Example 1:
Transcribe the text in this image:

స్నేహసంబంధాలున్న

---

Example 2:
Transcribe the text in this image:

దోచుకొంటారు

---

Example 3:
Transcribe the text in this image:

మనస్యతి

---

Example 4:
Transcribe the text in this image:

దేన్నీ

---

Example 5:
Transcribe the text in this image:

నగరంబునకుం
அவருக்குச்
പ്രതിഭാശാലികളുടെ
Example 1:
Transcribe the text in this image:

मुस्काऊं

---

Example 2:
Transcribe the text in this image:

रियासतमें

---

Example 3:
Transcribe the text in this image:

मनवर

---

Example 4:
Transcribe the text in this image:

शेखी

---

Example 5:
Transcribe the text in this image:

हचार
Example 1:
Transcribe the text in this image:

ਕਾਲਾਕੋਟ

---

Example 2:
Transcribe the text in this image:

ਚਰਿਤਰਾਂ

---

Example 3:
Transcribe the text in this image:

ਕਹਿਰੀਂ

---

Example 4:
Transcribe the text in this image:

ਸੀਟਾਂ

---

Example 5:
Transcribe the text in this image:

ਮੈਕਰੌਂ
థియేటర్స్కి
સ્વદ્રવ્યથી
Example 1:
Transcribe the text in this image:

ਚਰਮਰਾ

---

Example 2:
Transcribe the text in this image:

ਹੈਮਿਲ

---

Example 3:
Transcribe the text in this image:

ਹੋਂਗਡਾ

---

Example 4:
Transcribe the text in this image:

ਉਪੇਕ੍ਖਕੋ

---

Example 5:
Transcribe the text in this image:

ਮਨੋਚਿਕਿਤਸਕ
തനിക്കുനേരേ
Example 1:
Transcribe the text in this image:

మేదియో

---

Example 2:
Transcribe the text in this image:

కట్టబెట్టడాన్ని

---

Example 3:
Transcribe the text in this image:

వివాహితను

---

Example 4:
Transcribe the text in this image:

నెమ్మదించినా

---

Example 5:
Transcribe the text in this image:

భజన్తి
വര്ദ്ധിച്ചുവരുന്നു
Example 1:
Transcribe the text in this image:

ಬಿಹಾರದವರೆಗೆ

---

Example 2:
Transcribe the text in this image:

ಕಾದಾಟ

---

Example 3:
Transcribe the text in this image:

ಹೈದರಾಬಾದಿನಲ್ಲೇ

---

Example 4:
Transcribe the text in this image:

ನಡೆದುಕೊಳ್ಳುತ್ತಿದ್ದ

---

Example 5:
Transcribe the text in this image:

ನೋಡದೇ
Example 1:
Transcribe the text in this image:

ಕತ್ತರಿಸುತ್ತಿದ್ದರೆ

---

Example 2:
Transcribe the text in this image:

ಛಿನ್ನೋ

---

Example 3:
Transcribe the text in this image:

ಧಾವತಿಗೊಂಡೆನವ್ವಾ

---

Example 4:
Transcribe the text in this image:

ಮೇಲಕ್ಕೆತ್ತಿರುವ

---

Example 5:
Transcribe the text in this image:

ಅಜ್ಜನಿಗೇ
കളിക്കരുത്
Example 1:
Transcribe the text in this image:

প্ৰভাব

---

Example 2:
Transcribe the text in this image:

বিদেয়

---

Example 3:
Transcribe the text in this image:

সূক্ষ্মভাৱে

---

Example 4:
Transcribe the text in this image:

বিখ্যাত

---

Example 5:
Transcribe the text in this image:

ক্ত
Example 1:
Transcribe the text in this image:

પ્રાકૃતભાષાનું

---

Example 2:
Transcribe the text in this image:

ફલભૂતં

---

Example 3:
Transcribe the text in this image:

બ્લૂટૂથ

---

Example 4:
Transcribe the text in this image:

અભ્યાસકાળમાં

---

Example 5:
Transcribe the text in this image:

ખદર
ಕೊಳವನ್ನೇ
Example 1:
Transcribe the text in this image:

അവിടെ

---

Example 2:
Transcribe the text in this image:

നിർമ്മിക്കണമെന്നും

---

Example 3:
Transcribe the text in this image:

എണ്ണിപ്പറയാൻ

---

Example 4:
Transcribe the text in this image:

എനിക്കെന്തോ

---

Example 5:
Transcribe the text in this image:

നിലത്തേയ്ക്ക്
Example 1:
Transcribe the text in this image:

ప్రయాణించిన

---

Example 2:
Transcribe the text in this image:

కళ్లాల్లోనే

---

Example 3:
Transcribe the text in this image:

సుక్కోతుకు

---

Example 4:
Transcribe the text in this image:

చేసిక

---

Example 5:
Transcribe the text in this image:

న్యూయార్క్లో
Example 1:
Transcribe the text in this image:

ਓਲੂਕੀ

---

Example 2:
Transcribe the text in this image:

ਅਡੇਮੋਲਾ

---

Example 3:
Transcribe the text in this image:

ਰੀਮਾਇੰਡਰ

-------------------------

Your assignment: Each record must be output word for word.

Reply to the task:
Example 1:
Transcribe the text in this image:

స్నేహసంబంధాలున్న

---

Example 2:
Transcribe the text in this image:

దోచుకొంటారు

---

Example 3:
Transcribe the text in this image:

మనస్యతి

---

Example 4:
Transcribe the text in this image:

దేన్నీ

---

Example 5:
Transcribe the text in this image:

నగరంబునకుం
அவருக்குச்
പ്രതിഭാശാലികളുടെ
Example 1:
Transcribe the text in this image:

मुस्काऊं

---

Example 2:
Transcribe the text in this image:

रियासतमें

---

Example 3:
Transcribe the text in this image:

मनवर

---

Example 4:
Transcribe the text in this image:

शेखी

---

Example 5:
Transcribe the text in this image:

हचार
Example 1:
Transcribe the text in this image:

ਕਾਲਾਕੋਟ

---

Example 2:
Transcribe the text in this image:

ਚਰਿਤਰਾਂ

---

Example 3:
Transcribe the text in this image:

ਕਹਿਰੀਂ

---

Example 4:
Transcribe the text in this image:

ਸੀਟਾਂ

---

Example 5:
Transcribe the text in this image:

ਮੈਕਰੌਂ
థియేటర్స్కి
સ્વદ્રવ્યથી
Example 1:
Transcribe the text in this image:

ਚਰਮਰਾ

---

Example 2:
Transcribe the text in this image:

ਹੈਮਿਲ

---

Example 3:
Transcribe the text in this image:

ਹੋਂਗਡਾ

---

Example 4:
Transcribe the text in this image:

ਉਪੇਕ੍ਖਕੋ

---

Example 5:
Transcribe the text in this image:

ਮਨੋਚਿਕਿਤਸਕ
തനിക്കുനേരേ
Example 1:
Transcribe the text in this image:

మేదియో

---

Example 2:
Transcribe the text in this image:

కట్టబెట్టడాన్ని

---

Example 3:
Transcribe the text in this image:

వివాహితను

---

Example 4:
Transcribe the text in this image:

నెమ్మదించినా

---

Example 5:
Transcribe the text in this image:

భజన్తి
വര്ദ്ധിച്ചുവരുന്നു
Example 1:
Transcribe the text in this image:

ಬಿಹಾರದವರೆಗೆ

---

Example 2:
Transcribe the text in this image:

ಕಾದಾಟ

---

Example 3:
Transcribe the text in this image:

ಹೈದರಾಬಾದಿನಲ್ಲೇ

---

Example 4:
Transcribe the text in this image:

ನಡೆದುಕೊಳ್ಳುತ್ತಿದ್ದ

---

Example 5:
Transcribe the text in this image:

ನೋಡದೇ
Example 1:
Transcribe the text in this image:

ಕತ್ತರಿಸುತ್ತಿದ್ದರೆ

---

Example 2:
Transcribe the text in this image:

ಛಿನ್ನೋ

---

Example 3:
Transcribe the text in this image:

ಧಾವತಿಗೊಂಡೆನವ್ವಾ

---

Example 4:
Transcribe the text in this image:

ಮೇಲಕ್ಕೆತ್ತಿರುವ

---

Example 5:
Transcribe the text in this image:

ಅಜ್ಜನಿಗೇ
കളിക്കരുത്
Example 1:
Transcribe the text in this image:

প্ৰভাব

---

Example 2:
Transcribe the text in this image:

বিদেয়

---

Example 3:
Transcribe the text in this image:

সূক্ষ্মভাৱে

---

Example 4:
Transcribe the text in this image:

বিখ্যাত

---

Example 5:
Transcribe the text in this image:

ক্ত
Example 1:
Transcribe the text in this image:

પ્રાકૃતભાષાનું

---

Example 2:
Transcribe the text in this image:

ફલભૂતં

---

Example 3:
Transcribe the text in this image:

બ્લૂટૂથ

---

Example 4:
Transcribe the text in this image:

અભ્યાસકાળમાં

---

Example 5:
Transcribe the text in this image:

ખદર
ಕೊಳವನ್ನೇ
Example 1:
Transcribe the text in this image:

അവിടെ

---

Example 2:
Transcribe the text in this image:

നിർമ്മിക്കണമെന്നും

---

Example 3:
Transcribe the text in this image:

എണ്ണിപ്പറയാൻ

---

Example 4:
Transcribe the text in this image:

എനിക്കെന്തോ

---

Example 5:
Transcribe the text in this image:

നിലത്തേയ്ക്ക്
Example 1:
Transcribe the text in this image:

ప్రయాణించిన

---

Example 2:
Transcribe the text in this image:

కళ్లాల్లోనే

---

Example 3:
Transcribe the text in this image:

సుక్కోతుకు

---

Example 4:
Transcribe the text in this image:

చేసిక

---

Example 5:
Transcribe the text in this image:

న్యూయార్క్లో
Example 1:
Transcribe the text in this image:

ਓਲੂਕੀ

---

Example 2:
Transcribe the text in this image:

ਅਡੇਮੋਲਾ

---

Example 3:
Transcribe the text in this image:

ਰੀਮਾਇੰਡਰ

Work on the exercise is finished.